Arsène Wenger’s arrival as manager in 1996 took this further. Over his 22-year reign, his penchant for attractive, winning football, with Black players as protagonists, extended his influence beyond these isles and helped to shape a more cosmopolitan club – one of the first to advocate for the women’s game. Wenger’s knowledge of the African market and the trust he placed in players from the continent won over international fans. In September 2002, Arsenal named a lineup against Leeds United in which nine of the 11 starters were Black, the first time this had happened in an English top-flight match. Nigerian Nwankwo Kanu is widely credited as the reason for the club’s popularity in west Africa. Then there is his strike partner that September day: Thierry Henry, widely accepted as the greatest player in Premier League history, has gone a long way in attracting Black fans to the club over the past 25 years.

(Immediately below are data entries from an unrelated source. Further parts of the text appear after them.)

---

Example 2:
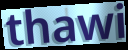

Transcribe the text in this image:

thawi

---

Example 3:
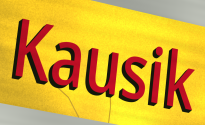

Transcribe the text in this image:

Kausik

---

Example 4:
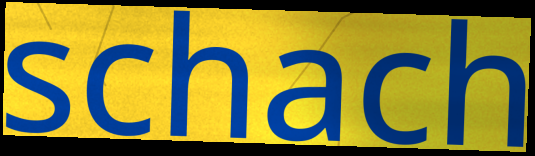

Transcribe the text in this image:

schach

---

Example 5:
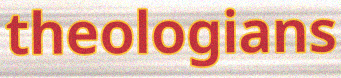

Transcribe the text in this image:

theologians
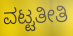
ವಟ್ಟತೀತಿ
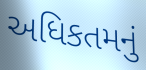
અધિકતમનું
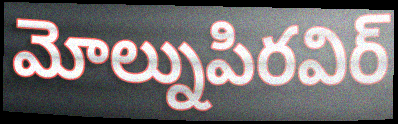
మోల్నుపిరవిర్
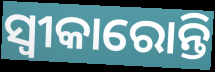
ସ୍ଵୀକାରୋନ୍ତି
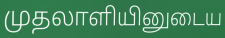
முதலாளியினுடைய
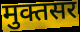
मुक्तसर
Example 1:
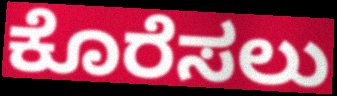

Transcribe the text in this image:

ಕೊರೆಸಲು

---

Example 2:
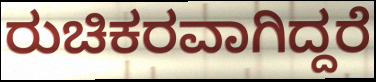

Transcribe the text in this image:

ರುಚಿಕರವಾಗಿದ್ದರೆ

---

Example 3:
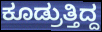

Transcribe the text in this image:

ಕೂಡ್ರುತ್ತಿದ್ದ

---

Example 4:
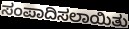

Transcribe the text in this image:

ಸಂಪಾದಿಸಲಾಯಿತು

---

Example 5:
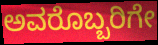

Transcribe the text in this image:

ಅವರೊಬ್ಬರಿಗೇ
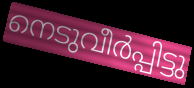
നെടുവീർപ്പിട്ടു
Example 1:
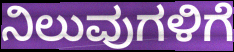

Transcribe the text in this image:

ನಿಲುವುಗಳಿಗೆ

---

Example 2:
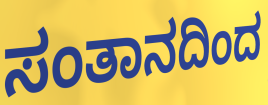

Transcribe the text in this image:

ಸಂತಾನದಿಂದ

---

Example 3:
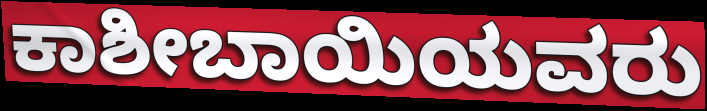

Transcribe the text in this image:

ಕಾಶೀಬಾಯಿಯವರು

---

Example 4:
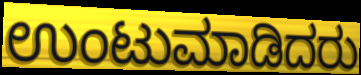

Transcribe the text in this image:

What Wenger built, the current generation inherits. It shouldn’t be forgotten that this is Arsenal’s first league title in the digital age, which amplifies what they are globally. While their visibility has stayed high, partly via the outrage and click economy, ultimate triumph after drought sells. Across Africa, where communal viewing is common and extreme football fandom can border on religion, the top European clubs command a loyal following. And even without a Kolo Touré, Kanu, Lauren or Patrick Vieira in the squad, love for Arsenal from the continent continues to burn.


Commercial savvy

Arsenal reveal new kit ahead of Fulham clash with Jamaica theme before Notting Hill carnival
Understands its audience … the club’s new Jamaica-themed kit ahead of Notting Hill carnival in 2022. Photograph: Arsenal FC

This is a savvy corporation operating at the top of the game. In their 2024-25 financial update, Arsenal had record revenues of roughly £770m, almost double their income from just a few years ago. That commercial firepower deliberately finds its way into the culture. Their partnership with Labrum London, the brainchild of creative director Foday Dumbuya, produced a pan-African away jersey in 2024 decorated with cowrie shells and the colours of red, black and green. In 2022, a Jamaica-themed jersey celebrating “those who call north London and Jamaica home” was released and became a hit at Notting Hill carnival. Music elevates the branding, too. The video announcing the £105m signing of Declan Rice drew on the virality of Nigerian rapper Odumodublvck’s song about the midfielder, while the jazz band Ezra Collective and drummer Femi Koleoso composed the soundtrack for Martín Zubimendi’s arrival last summer. The product of a club that understands its audience, and has done for a long time.


An organic love

Arsenal legend Ian Wright and AFTV’s Robbie Lyle outside the Emirates on 19 May.
Jubilant … Arsenal legend Ian Wright and AFTV’s Robbie Lyle outside the Emirates on 19 May. Photograph: Tom Jenkins/The Guardian

Underneath all of it, Arsenal’s position as a polished cultural centre is something special, but their responsibility to Black fans is not solely corporate. Many of those supporters go to Arsenal, rain or shine, because of the organic cultural memory embedded in their football-watching lives.

To date, Sol Campbell remains the only Arsenal player to score in a Champions League final. Eze, Saka and the rest have the chance to change that in Budapest, to add their own chapter to a history that Davis, Rocastle and Wright spent decades making possible, and, with it, usher in a tranche of new fans.